*Task prompt:*
Word for word, transcribe the data below from the line with "Auf Abstandhalten und" to the line with "REGEL-RECHT AKTUELL", keeping both of those lines.

Records from a collection:
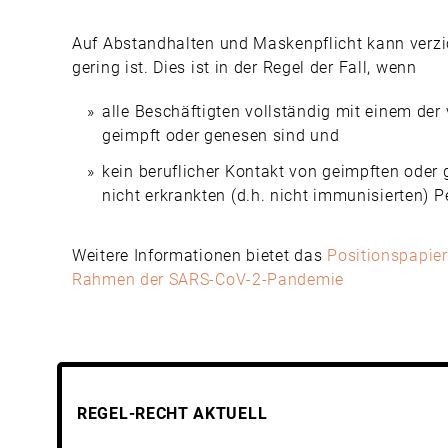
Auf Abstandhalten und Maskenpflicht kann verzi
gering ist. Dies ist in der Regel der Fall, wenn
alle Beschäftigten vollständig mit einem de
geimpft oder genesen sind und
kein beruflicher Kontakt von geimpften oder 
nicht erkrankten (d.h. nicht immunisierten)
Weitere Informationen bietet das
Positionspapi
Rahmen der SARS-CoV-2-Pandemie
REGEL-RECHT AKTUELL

...

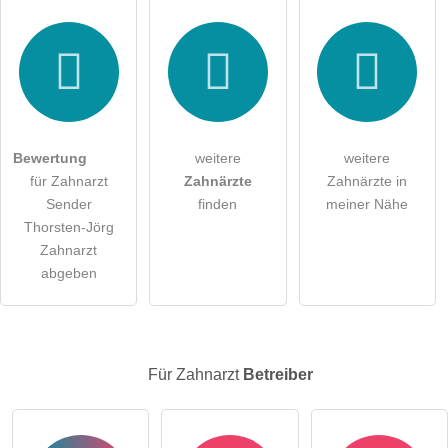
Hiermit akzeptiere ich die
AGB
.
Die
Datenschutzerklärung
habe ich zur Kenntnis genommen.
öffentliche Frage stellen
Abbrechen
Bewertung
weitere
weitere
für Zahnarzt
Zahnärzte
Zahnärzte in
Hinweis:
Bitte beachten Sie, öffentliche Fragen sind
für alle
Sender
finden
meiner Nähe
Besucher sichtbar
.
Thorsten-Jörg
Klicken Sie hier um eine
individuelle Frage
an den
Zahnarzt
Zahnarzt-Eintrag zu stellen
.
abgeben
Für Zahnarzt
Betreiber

---

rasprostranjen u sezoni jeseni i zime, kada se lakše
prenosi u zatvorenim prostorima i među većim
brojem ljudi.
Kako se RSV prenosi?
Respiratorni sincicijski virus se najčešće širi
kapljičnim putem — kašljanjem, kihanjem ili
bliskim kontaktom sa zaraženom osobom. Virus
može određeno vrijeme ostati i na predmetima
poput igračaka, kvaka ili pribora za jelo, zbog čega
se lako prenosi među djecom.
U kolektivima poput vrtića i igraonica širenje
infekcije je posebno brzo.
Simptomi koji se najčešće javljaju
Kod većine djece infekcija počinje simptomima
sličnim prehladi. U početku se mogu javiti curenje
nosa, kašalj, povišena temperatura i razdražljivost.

*Task response:*
Auf Abstandhalten und Maskenpflicht kann verzi
gering ist. Dies ist in der Regel der Fall, wenn
alle Beschäftigten vollständig mit einem de
geimpft oder genesen sind und
kein beruflicher Kontakt von geimpften oder 
nicht erkrankten (d.h. nicht immunisierten)
Weitere Informationen bietet das
Positionspapi
Rahmen der SARS-CoV-2-Pandemie
REGEL-RECHT AKTUELL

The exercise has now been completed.